If what you were actually saying was something like, “It certainly makes us (parents) feel better when we see them (children) wear coats when it is so cold outside,” then you are gold. Parent and Child – those are two very legitimate categories. Continue on, good fellow.
But in the scenario above, who is US?
People with homes?
People with money?
People without mental health disorders?
Educated people?
People with college degrees?
People who were able to take a shower this morning?
People with jobs?
And who is THEM?
People who put all of their belongings in shopping carts?
People who build cardboard shelters beside freeway overpasses?
People who mutter to themselves?
People who smell bad?
We parted ways at the next crosswalk – Tick Lady and I. (Actually, I pretended that I needed to detour to do an errand, but really, I just needed to put some distance between myself and Tick Lady, because I was beginning to feel distinctly unclean.)
I wondered as I walked – if Tick Lady passed a bedraggled looking kitten, so skinny its ribs were showing, would she have had the same sort of response? Accused me of exacerbating the “kitten problem” if I had given it something to eat?
I had a feeling that Tick Lady might have responded differently to a kitten.
Was the homeless lady less deserving of help than a stray cat?
She was certainly a lot less cute?
Or is it that she should be held more accountable than a cat for whatever circumstances brought her to this state? (I’m willing to put my chips on mental illness… It was the overpowering smell of pee that had tipped me off – well, that and the collection of plastic toys that filled half her cart – because I’m pretty sure that even if you’re only in it for the free sandwiches, you probably do look for a bathroom when you need to pee if you are in full possession of your mental faculties.)
I think about this friend…. acquaintance, really. Not a friend. Maybe co-worker would be more accurate. We’ll just call Tick Lady a co-worker. Anyhow, I think about her. How easily those words slid off her tongue. She wore those words like a suit of armor, or a badge of pride!!
She was doing something!
I might be giving away sandwiches, but she, by her very inaction, was helping!

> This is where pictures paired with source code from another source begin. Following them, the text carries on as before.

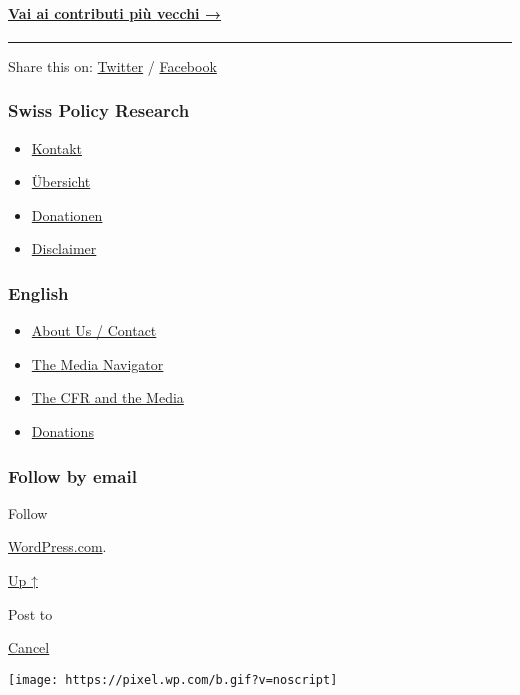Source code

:\hypertarget{vai-ai-contributi-piuxf9-vecchi-}{%
\paragraph{\texorpdfstring{\href{https://swprs.org/fatti-su-covid-19-archivio-marzo-2020/}{Vai
ai contributi più vecchi
→}}{Vai ai contributi più vecchi →}}\label{vai-ai-contributi-piuxf9-vecchi-}}

\begin{center}\rule{0.5\linewidth}{\linethickness}\end{center}

Share this on:
\href{https://twitter.com/intent/tweet?url=https://swprs.org/un-medico-svizzero-su-covid-19/}{Twitter}
/
\href{https://www.facebook.com/share.php?u=https://swprs.org/un-medico-svizzero-su-covid-19/}{Facebook}

\hypertarget{swiss-policy-research}{%
\subsubsection{Swiss Policy Research}\label{swiss-policy-research}}

\begin{itemize}
\tightlist
\item
  \href{https://swprs.org/kontakt/}{Kontakt}
\item
  \href{https://swprs.org/uebersicht/}{Übersicht}
\item
  \href{https://swprs.org/donationen/}{Donationen}
\item
  \href{https://swprs.org/disclaimer/}{Disclaimer}
\end{itemize}

\hypertarget{english}{%
\subsubsection{English}\label{english}}

\begin{itemize}
\tightlist
\item
  \href{https://swprs.org/contact/}{About Us / Contact}
\item
  \href{https://swprs.org/media-navigator/}{The Media Navigator}
\item
  \href{https://swprs.org/the-american-empire-and-its-media/}{The CFR
  and the Media}
\item
  \href{https://swprs.org/donations/}{Donations}
\end{itemize}

\hypertarget{follow-by-email}{%
\subsubsection{Follow by email}\label{follow-by-email}}

Follow

\href{https://wordpress.com/?ref=footer_custom_com}{WordPress.com}.

\protect\hyperlink{}{Up ↑}

Post to

\protect\hyperlink{}{Cancel}

\texttt{[image: https://pixel.wp.com/b.gif?v=noscript]}

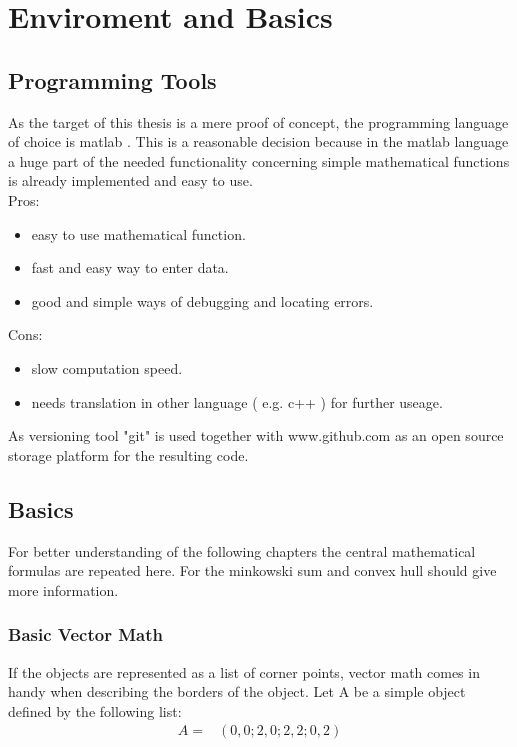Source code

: \chapter{Enviroment and Basics}
\label{cha:enviromentandbasics}

\section{Programming Tools}
As the target of this thesis is a mere proof of concept, the programming language of choice is matlab \cite{tool:matlab}. This is a reasonable decision because in the matlab language a huge part of the needed functionality concerning simple mathematical functions is already implemented and easy to use. \\
Pros:
\begin{itemize}
\item easy to use mathematical function.
\item fast and easy way to enter data.
\item good and simple ways of debugging and locating errors.
\end{itemize}
Cons:
\begin{itemize}
\item slow computation speed.
\item needs translation in other language ( e.g. c++ ) for further useage.
\end{itemize}

As versioning tool "git" \cite{tool:git} is used together with www.github.com as an open source storage platform for the resulting code.

\section{Basics}
For better understanding of the following chapters the central mathematical formulas are repeated here.
For the minkowski sum and convex hull \cite{minkowski} should give more information.
\subsection{Basic Vector Math} %
If the objects are represented as a list of corner points, vector math comes in handy when describing the borders of the object.
Let A be a simple object defined by the following list:
\begin{align*}
A = 	&( 0 , 0 ;2 , 0 ;2, 2; 0, 2)	
\end{align*}

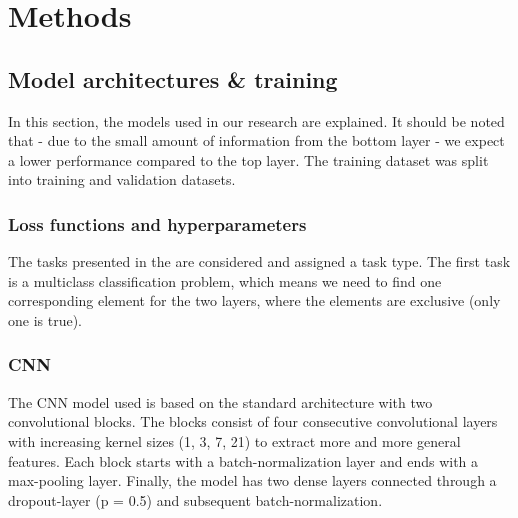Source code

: 
\chapter{Methods} %

\label{Chapter3} %







\section{Model architectures \& training}
In this section, the models used in our research are explained.
It should be noted that - due to the small amount of information from the bottom layer - we expect a lower performance compared to the top layer.
The training dataset was split into training and validation datasets.

\subsection{Loss functions and hyperparameters}
The tasks presented in the  are considered and assigned a task type.
The first task is a multiclass classification problem, which means we need to find one corresponding element for the two layers, where the elements are exclusive (only one is true).

\subsection{CNN}
The CNN model used is based on the standard architecture with two convolutional blocks. The blocks consist of four consecutive convolutional layers with increasing kernel sizes (1, 3, 7, 21) to extract more and more general features. Each block starts with a batch-normalization layer and ends with a max-pooling layer. Finally, the model has two dense layers connected through a dropout-layer (p = 0.5) and subsequent batch-normalization.

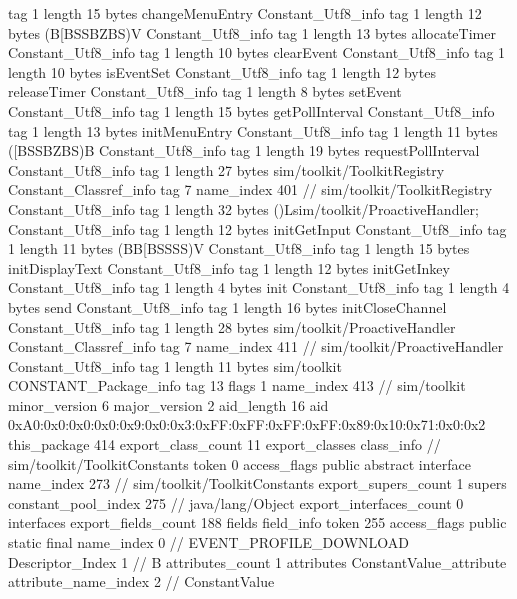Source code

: {{{			tag	1
			length	15
			bytes	changeMenuEntry
		}
		Constant_Utf8_info {
			tag	1
			length	12
			bytes	(B[BSSBZBS)V
		}
		Constant_Utf8_info {
			tag	1
			length	13
			bytes	allocateTimer
		}
		Constant_Utf8_info {
			tag	1
			length	10
			bytes	clearEvent
		}
		Constant_Utf8_info {
			tag	1
			length	10
			bytes	isEventSet
		}
		Constant_Utf8_info {
			tag	1
			length	12
			bytes	releaseTimer
		}
		Constant_Utf8_info {
			tag	1
			length	8
			bytes	setEvent
		}
		Constant_Utf8_info {
			tag	1
			length	15
			bytes	getPollInterval
		}
		Constant_Utf8_info {
			tag	1
			length	13
			bytes	initMenuEntry
		}
		Constant_Utf8_info {
			tag	1
			length	11
			bytes	([BSSBZBS)B
		}
		Constant_Utf8_info {
			tag	1
			length	19
			bytes	requestPollInterval
		}
		Constant_Utf8_info {
			tag	1
			length	27
			bytes	sim/toolkit/ToolkitRegistry
		}
		Constant_Classref_info {
			tag	7
			name_index	401		// sim/toolkit/ToolkitRegistry
		}
		Constant_Utf8_info {
			tag	1
			length	32
			bytes	()Lsim/toolkit/ProactiveHandler;
		}
		Constant_Utf8_info {
			tag	1
			length	12
			bytes	initGetInput
		}
		Constant_Utf8_info {
			tag	1
			length	11
			bytes	(BB[BSSSS)V
		}
		Constant_Utf8_info {
			tag	1
			length	15
			bytes	initDisplayText
		}
		Constant_Utf8_info {
			tag	1
			length	12
			bytes	initGetInkey
		}
		Constant_Utf8_info {
			tag	1
			length	4
			bytes	init
		}
		Constant_Utf8_info {
			tag	1
			length	4
			bytes	send
		}
		Constant_Utf8_info {
			tag	1
			length	16
			bytes	initCloseChannel
		}
		Constant_Utf8_info {
			tag	1
			length	28
			bytes	sim/toolkit/ProactiveHandler
		}
		Constant_Classref_info {
			tag	7
			name_index	411		// sim/toolkit/ProactiveHandler
		}
		Constant_Utf8_info {
			tag	1
			length	11
			bytes	sim/toolkit
		}
		CONSTANT_Package_info {
			tag	13
			flags	1
			name_index	413		// sim/toolkit
			minor_version	6
			major_version	2
			aid_length	16
			aid	0xA0:0x0:0x0:0x0:0x9:0x0:0x3:0xFF:0xFF:0xFF:0xFF:0x89:0x10:0x71:0x0:0x2
		}
	}
	this_package	414
	export_class_count	11
	export_classes {
		class_info {		// sim/toolkit/ToolkitConstants
			token	0
			access_flags	public abstract interface
			name_index	273		// sim/toolkit/ToolkitConstants
			export_supers_count	1
			supers {
				constant_pool_index	275		// java/lang/Object
			}
			export_interfaces_count	0
			interfaces {
			}
			export_fields_count	188
			fields {
			field_info {
				token	255
				access_flags	public static final
				name_index	0		// EVENT_PROFILE_DOWNLOAD
				Descriptor_Index	1		// B
				attributes_count	1
				attributes {
				ConstantValue_attribute {
					attribute_name_index	2		// ConstantValue
}}}}}}}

Those lying words pretended to be action.
I could still hear her voice, “That doesn’t solve anything, you know. It doesn’t fix the issue… Stuff like that actually exacerbates the problem.”
As I walked, my brain continued to spin, and I did what we so often do when we have had an unsettling encounter. I began, internally, to formulate a response – the response I wished I had had at the tip of my tongue when I needed it.
No. I am not trying to fix homelessness. I’m pretty sure a sandwich is not going to do that.
But, I’ll tell you what a sandwich can do…
It can relieve hunger pangs and the stomach cramps that go with hunger.
It can, right now, in this minute, lessen the suffering of a creature living on planet Earth.
THAT is what a sandwich can do.
Now, I’m not being obtuse. I KNOW what she meant. She meant that bigger action is needed. Systemic action. Actions that will really get at the roots of the larger problem. Don’t walk away feeling good about yourself over a sandwich.
All of that is true.
The thing is, somehow, I didn’t get the feeling that Tick Lady was going to go home and devote attention to the larger problem. I think what really rubbed my fur the wrong way was the complete and total absence of compassion for the suffering of another.
(Cause I kind of got the feeling that Homeless Lady has drawn a few short straws in her day. We don’t all slip out of the womb with an equal hand, after all.)
And if Tick Lady and I are both going to go home, kick off our shoes, and NOT tackle the larger issue, then I’m glad that at least I was able to offer a sandwich.